• _Exercise_: Please repeat the entries exactly as they appear and omit any images.

• _Raw data_:
-- -- --

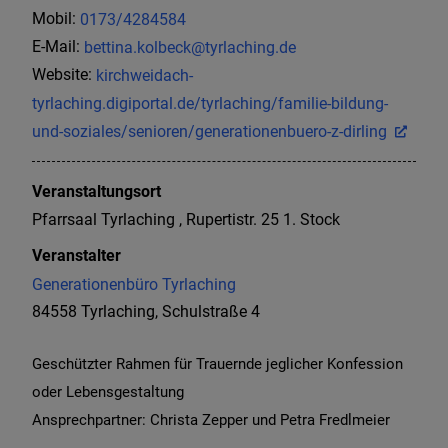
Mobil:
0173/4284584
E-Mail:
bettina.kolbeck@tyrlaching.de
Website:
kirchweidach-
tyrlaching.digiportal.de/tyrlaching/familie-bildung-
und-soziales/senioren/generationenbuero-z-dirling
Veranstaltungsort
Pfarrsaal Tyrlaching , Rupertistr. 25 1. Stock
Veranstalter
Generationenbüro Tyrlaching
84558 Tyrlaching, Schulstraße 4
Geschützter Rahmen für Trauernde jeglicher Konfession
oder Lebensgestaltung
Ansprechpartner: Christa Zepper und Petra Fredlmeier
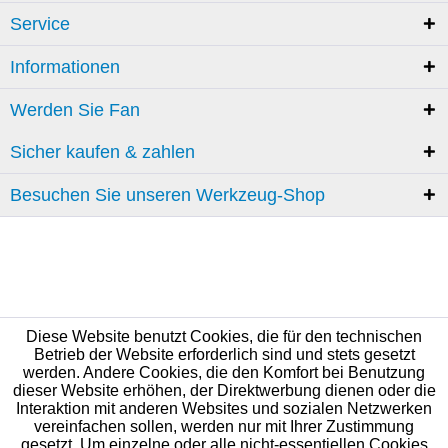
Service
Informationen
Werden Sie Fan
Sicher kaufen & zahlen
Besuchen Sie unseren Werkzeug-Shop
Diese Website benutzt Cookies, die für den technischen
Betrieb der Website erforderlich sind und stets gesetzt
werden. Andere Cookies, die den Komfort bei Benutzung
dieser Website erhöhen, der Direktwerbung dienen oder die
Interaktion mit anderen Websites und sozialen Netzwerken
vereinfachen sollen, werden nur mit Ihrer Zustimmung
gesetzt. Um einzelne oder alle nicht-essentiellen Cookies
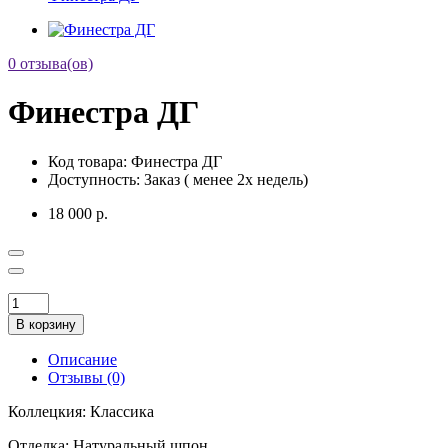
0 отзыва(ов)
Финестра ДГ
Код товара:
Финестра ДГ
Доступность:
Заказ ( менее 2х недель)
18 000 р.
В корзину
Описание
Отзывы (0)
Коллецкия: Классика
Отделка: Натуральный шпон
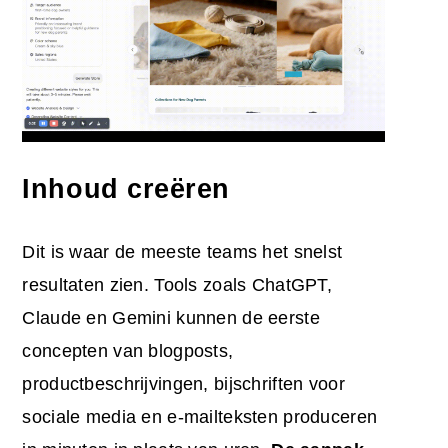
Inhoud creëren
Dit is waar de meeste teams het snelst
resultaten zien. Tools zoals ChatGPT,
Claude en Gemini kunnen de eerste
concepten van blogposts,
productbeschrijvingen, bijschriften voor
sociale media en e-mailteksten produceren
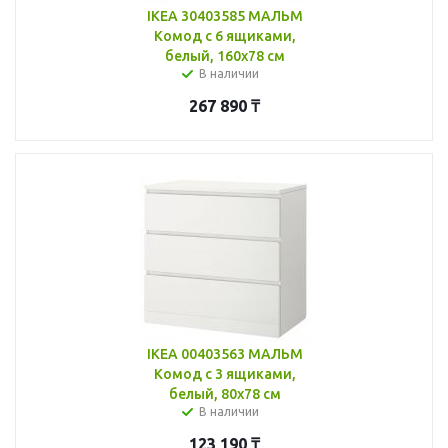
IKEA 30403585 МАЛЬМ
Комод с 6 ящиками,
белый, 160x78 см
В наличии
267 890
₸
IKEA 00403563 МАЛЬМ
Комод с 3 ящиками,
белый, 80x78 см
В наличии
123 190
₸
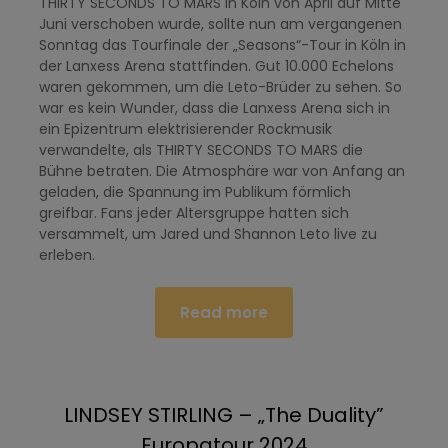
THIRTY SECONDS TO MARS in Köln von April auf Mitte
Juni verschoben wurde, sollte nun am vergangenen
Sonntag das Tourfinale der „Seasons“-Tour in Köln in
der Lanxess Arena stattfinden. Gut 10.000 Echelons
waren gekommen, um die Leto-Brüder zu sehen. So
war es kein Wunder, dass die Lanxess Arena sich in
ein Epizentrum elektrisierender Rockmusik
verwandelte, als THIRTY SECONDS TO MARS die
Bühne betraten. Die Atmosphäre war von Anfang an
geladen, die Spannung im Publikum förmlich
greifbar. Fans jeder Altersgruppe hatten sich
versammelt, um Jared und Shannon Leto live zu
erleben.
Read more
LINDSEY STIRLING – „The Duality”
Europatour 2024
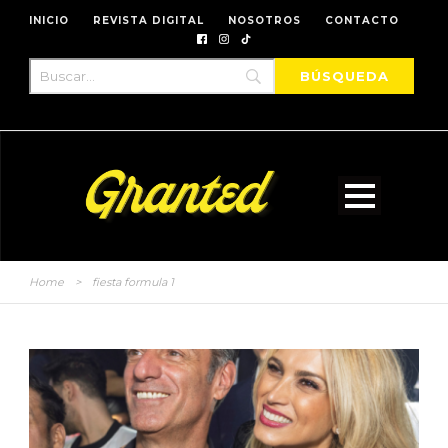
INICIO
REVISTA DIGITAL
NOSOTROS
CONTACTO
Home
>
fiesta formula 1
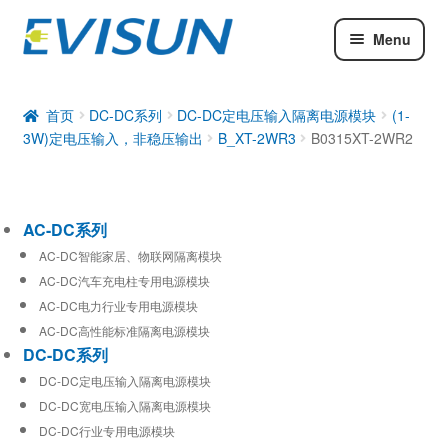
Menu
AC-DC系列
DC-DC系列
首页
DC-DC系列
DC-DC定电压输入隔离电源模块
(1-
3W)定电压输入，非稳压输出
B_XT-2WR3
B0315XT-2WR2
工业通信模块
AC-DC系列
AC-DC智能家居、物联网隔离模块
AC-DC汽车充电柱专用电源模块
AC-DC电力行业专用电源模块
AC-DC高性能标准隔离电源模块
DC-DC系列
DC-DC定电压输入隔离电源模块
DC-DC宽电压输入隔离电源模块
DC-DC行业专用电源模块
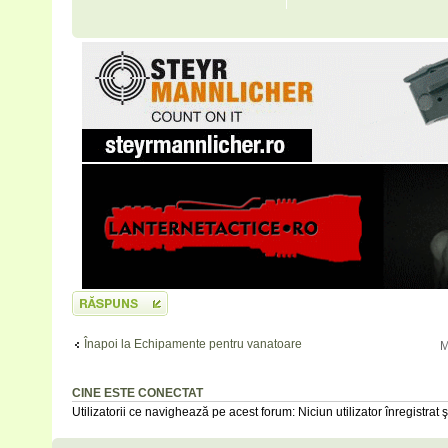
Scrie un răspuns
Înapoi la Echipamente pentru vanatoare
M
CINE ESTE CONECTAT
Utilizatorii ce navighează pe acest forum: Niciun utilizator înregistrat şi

-- -- --

• _Task response_:
Mobil:
0173/4284584
E-Mail:
bettina.kolbeck@tyrlaching.de
Website:
kirchweidach-
tyrlaching.digiportal.de/tyrlaching/familie-bildung-
und-soziales/senioren/generationenbuero-z-dirling
Veranstaltungsort
Pfarrsaal Tyrlaching , Rupertistr. 25 1. Stock
Veranstalter
Generationenbüro Tyrlaching
84558 Tyrlaching, Schulstraße 4
Geschützter Rahmen für Trauernde jeglicher Konfession
oder Lebensgestaltung
Ansprechpartner: Christa Zepper und Petra Fredlmeier
Service
Informationen
Werden Sie Fan
Sicher kaufen & zahlen
Besuchen Sie unseren Werkzeug-Shop
Diese Website benutzt Cookies, die für den technischen
Betrieb der Website erforderlich sind und stets gesetzt
werden. Andere Cookies, die den Komfort bei Benutzung
dieser Website erhöhen, der Direktwerbung dienen oder die
Interaktion mit anderen Websites und sozialen Netzwerken
vereinfachen sollen, werden nur mit Ihrer Zustimmung
gesetzt. Um einzelne oder alle nicht-essentiellen Cookies
0 отзыва(ов)
Финестра ДГ
Код товара:
Финестра ДГ
Доступность:
Заказ ( менее 2х недель)
18 000 р.
В корзину
Описание
Отзывы (0)
Коллецкия: Классика
Отделка: Натуральный шпон
Inhoud creëren
Dit is waar de meeste teams het snelst
resultaten zien. Tools zoals ChatGPT,
Claude en Gemini kunnen de eerste
concepten van blogposts,
productbeschrijvingen, bijschriften voor
sociale media en e-mailteksten produceren
IKEA 30403585 МАЛЬМ
Комод с 6 ящиками,
белый, 160x78 см
В наличии
267 890
₸
IKEA 00403563 МАЛЬМ
Комод с 3 ящиками,
белый, 80x78 см
В наличии
123 190
₸
THIRTY SECONDS TO MARS in Köln von April auf Mitte
Juni verschoben wurde, sollte nun am vergangenen
Sonntag das Tourfinale der „Seasons“-Tour in Köln in
der Lanxess Arena stattfinden. Gut 10.000 Echelons
waren gekommen, um die Leto-Brüder zu sehen. So
war es kein Wunder, dass die Lanxess Arena sich in
ein Epizentrum elektrisierender Rockmusik
verwandelte, als THIRTY SECONDS TO MARS die
Bühne betraten. Die Atmosphäre war von Anfang an
geladen, die Spannung im Publikum förmlich
greifbar. Fans jeder Altersgruppe hatten sich
versammelt, um Jared und Shannon Leto live zu
erleben.
Read more
LINDSEY STIRLING – „The Duality”
Europatour 2024
INICIO
REVISTA DIGITAL
NOSOTROS
CONTACTO
Home
>
fiesta formula 1
Menu
AC-DC系列
DC-DC系列
首页
DC-DC系列
DC-DC定电压输入隔离电源模块
(1-
3W)定电压输入，非稳压输出
B_XT-2WR3
B0315XT-2WR2
工业通信模块
AC-DC系列
AC-DC智能家居、物联网隔离模块
AC-DC汽车充电柱专用电源模块
AC-DC电力行业专用电源模块
AC-DC高性能标准隔离电源模块
DC-DC系列
DC-DC定电压输入隔离电源模块
DC-DC宽电压输入隔离电源模块
DC-DC行业专用电源模块
Scrie un răspuns
Înapoi la Echipamente pentru vanatoare
M
CINE ESTE CONECTAT
Utilizatorii ce navighează pe acest forum: Niciun utilizator înregistrat şi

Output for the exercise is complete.